A: Typically, the radiographic study is conducted by a speech-language pathologist, in conjunction with a radiologist or another physician who is knowledgeable regarding radiation safety and techniques. The speech-language pathologist’s responsibilities usually include administration and modification of the bolus material, positioning of the patient, examining compensatory swallow maneuvers, and interpretation of the physiology of the swallow. The speech-language pathologist should identify the causes and symptoms of dysphagia, make decisions about the safety of oral feeding, and recommend a plan of treatment for the dysphagia. The physician has primary responsibility for making a medical diagnosis and for identifying masses and structural deviations.
Q. May an assistant SLP be assigned service coordination duties in an Early Childhood Intervention (ECI) program?
A. Yes, an assistant SLP may assist families in locating resources and completing paperwork, and perform other tasks that are typically assigned to service coordinators.
Q. In Early Childhood Intervention programs, a professional other than an SLP (e.g., OT, PT, educator) may perform a comprehensive assessment of an infant or toddler and identify developmental delays in communication skills. Does this mean that the infant or toddler automatically qualifies for speech-language therapy?
A. No. When other professionals evaluate an infant or toddler and provide an “informed clinical opinion”, indicating the child shows a developmental delay or atypical development in the area of communication, this information may be used to determine a child’s eligibility for the ECI program. However, only the licensed SLP is authorized to diagnose a speech-language disorder and determine if the child is a candidate for speech-language therapy.
Q. May the public schools employ a substitute to fill in when the speech-language pathologist or assistant is not available?
A. The only substitute that may be employed is one who holds a current, valid speech-language pathology, intern in speech-language pathology or assistant in speech-language pathology license or one who holds the Texas Education Agency's certificate in speech and hearing therapy. Occupation Code, 401.301 requires an individual to hold a license to practice in Texas. Exemptions are listed in Sections 401.051-401.060.
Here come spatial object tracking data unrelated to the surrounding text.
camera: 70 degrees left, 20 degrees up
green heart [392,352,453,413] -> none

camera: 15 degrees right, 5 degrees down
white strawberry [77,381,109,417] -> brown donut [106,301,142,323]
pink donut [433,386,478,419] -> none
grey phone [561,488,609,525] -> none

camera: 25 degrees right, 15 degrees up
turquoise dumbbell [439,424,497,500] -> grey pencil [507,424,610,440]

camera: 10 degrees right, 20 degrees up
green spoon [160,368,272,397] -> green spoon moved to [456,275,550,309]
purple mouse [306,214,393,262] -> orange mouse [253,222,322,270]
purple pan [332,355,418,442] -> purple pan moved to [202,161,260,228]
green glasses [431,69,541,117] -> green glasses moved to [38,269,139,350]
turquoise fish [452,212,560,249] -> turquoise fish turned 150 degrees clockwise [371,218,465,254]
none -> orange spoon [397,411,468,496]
Q. I have been told by my employer to keep my therapy records in such a manner as to have it appear that I have given individual therapy to children I have seen in group therapy. This helps the school district collect more money from SHARS, but this sounds like fraud to me. What will happen if my records are investigated?
A. What you described is unethical and you could possibly have your license suspended if you were investigated and found in violation of the Code of Ethics. Your records must be accurate relative to the duration, dates, and type of services performed.
Q. Is a license required to practice speech-language pathology in Texas public schools?
A. The Texas Occupations Code, Chapter 401.054, states that the licensure law “does not prevent or restrict the activities and services or the use of an official title by a person who is certified in speech-language pathology by the Texas Education Agency if the person only performs speech-language pathology or audiology services as part of the person's duties within an agency, institution, or organization under the jurisdiction of the Texas Education Agency.” The Texas Education Agency no longer issues certificates in speech-language therapy, but individuals who hold a lifetime TEA certificate in speech and hearing therapy or speech-language therapy are allowed to practice in public schools without a license.